文本段落:
########################################

# #规范化（regularization）

## #L2规范化

### #学习规则

L2规范化的想法是增加一个额外的项到代价函数上，这个项被称为**规范化项。**例如，对于规范化的交叉熵：

$$C= -\frac{1}{n}\sum\limits_{x}[y_j\ln a_j^L+ (1-y_j)\ln (1-a_j^L)]+ \frac{\lambda}{2n}\sum\limits_ww^2$$

$$C =C_0+\frac{\lambda}{2n}\sum\limits_ww^2$$

$$\frac{\partial C}{\partial w} =\frac{\partial C_0}{\partial w}+\frac{\lambda}{n}w$$

$$\frac{\partial C}{\partial w} =\frac{\partial C_0}{\partial b}$$

$$w\to (1-\frac{\lambda\eta}{n})w-\frac{\eta}{m}\sum\limits_x\frac{\partial C_x}{\partial w}$$

$$b\to b-\frac{\eta}{m}\sum\limits_x\frac{\partial C_x}{\partial b}$$

## #L1规范化

### #学习规则

$$C = C_0+ \frac{\lambda}{n}\sum\limits_w|w|$$

$$\frac{\partial C}{\partial w} =\frac{\partial C_0}{\partial w}+\frac{\lambda}{n}sgn(w )$$

### #与L2规范化的联系

$$w\to w - \frac{\lambda\eta}{nm}\sum sgn(w )-\frac{\eta}{m}\sum\limits_x\frac{\partial C_x}{\partial w}$$

$$w\to (1-\frac{\lambda\eta}{n})w-\frac{\eta}{m}\sum\limits_x\frac{\partial C_x}{\partial w}$$

## #Dropout

Dropout是一种相当激进的技术，和之前的规范化技术不同，它不改变网络本身，而是会随机地删除网络中的一般隐藏的神经元，并且让输入层和输出层的神经元保持不变。

########################################

数据部分:
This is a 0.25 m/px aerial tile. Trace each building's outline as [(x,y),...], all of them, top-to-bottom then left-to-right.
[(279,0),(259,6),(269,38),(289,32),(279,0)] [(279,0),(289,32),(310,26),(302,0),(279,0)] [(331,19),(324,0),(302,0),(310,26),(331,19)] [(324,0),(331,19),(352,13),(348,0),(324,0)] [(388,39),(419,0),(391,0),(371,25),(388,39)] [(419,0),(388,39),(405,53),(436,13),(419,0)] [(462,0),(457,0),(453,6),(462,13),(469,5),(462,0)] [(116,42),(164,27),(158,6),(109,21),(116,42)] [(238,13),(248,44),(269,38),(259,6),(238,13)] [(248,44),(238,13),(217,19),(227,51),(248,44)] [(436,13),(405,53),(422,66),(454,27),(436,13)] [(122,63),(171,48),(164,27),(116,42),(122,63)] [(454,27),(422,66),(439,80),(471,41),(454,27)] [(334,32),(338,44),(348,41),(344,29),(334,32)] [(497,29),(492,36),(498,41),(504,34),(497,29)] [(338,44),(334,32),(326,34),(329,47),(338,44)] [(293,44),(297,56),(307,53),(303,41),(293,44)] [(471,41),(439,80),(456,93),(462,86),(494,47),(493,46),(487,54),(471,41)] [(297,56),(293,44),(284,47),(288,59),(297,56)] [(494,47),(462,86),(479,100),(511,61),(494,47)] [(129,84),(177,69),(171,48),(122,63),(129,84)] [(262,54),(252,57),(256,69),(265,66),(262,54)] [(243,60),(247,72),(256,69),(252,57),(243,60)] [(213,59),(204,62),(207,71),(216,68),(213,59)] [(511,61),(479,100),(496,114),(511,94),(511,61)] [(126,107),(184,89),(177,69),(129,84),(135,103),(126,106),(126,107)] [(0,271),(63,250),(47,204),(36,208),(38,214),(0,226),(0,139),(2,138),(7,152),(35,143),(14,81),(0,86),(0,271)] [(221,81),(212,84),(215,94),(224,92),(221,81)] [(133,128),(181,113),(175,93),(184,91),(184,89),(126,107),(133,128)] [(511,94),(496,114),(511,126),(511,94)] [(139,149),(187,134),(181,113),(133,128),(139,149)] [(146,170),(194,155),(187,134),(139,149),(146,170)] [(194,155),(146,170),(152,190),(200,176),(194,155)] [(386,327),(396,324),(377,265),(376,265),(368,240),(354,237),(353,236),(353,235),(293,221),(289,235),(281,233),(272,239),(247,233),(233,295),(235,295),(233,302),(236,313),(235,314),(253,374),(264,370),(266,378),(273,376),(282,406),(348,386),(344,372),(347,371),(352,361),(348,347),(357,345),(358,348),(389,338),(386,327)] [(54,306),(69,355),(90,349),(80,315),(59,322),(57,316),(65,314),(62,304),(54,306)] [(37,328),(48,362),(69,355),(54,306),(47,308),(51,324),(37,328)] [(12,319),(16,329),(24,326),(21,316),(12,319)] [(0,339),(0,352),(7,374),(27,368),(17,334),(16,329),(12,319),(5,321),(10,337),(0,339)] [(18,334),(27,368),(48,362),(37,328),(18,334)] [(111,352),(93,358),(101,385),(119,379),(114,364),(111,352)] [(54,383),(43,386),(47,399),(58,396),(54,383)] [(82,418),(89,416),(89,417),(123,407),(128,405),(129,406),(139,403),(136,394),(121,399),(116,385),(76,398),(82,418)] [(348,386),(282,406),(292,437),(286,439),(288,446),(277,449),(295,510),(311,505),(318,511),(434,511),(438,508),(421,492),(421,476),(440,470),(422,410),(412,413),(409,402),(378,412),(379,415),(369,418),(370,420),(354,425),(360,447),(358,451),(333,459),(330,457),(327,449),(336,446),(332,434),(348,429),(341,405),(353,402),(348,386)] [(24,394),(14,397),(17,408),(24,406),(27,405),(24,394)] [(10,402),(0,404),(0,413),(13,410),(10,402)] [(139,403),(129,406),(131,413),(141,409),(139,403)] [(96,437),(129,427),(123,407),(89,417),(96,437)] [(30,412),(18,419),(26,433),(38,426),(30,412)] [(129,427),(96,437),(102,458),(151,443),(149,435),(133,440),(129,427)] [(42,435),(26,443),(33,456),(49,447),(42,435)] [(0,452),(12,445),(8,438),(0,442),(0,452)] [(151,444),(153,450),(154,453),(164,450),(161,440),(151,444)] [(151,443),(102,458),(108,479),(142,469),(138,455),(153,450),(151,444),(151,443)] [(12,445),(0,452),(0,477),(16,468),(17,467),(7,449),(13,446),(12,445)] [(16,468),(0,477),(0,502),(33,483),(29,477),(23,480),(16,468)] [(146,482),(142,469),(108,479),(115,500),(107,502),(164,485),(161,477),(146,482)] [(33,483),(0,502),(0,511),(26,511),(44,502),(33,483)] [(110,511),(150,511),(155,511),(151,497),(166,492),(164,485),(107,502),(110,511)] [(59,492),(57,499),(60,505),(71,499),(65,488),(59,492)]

########################################

练习任务:
[1] 根据关于规范化的文本，回答下列问题：
(a) L2规范化在代价函数上增加的额外项被称为什么？
(b) L1规范化的代价函数C如何用公式表示？
(c) 使用Dropout时，哪些层的神经元保持不变？
[2] 判断下列说法是否与关于规范化的文本相符，回答"是"或"否"，并引用文中起决定作用的原话：
(a) Dropout会改变网络本身。
(b) 文中以规范化的交叉熵为例说明L2规范化。
(c) Dropout被描述为一种相当温和的技术。
[3] 从关于规范化的文本最后一句之后续写下去。

依序答案:
[1]
(a) 规范化项。
(b) C = C₀ + (λ/n)∑_w |w|。
(c) 输入层和输出层的神经元。

[2]
(a) 否。"它不改变网络本身"
(b) 是。"例如，对于规范化的交叉熵"
(c) 否。"Dropout是一种相当激进的技术"

[3]
### #why works?

This technique reduces complex co-adaptations of neurons, since a neuron cannot rely on the presence of particular other neurons. It is, therefore, forced to learn more robust features that are useful in conjunction with many different random subsets of the other neurons.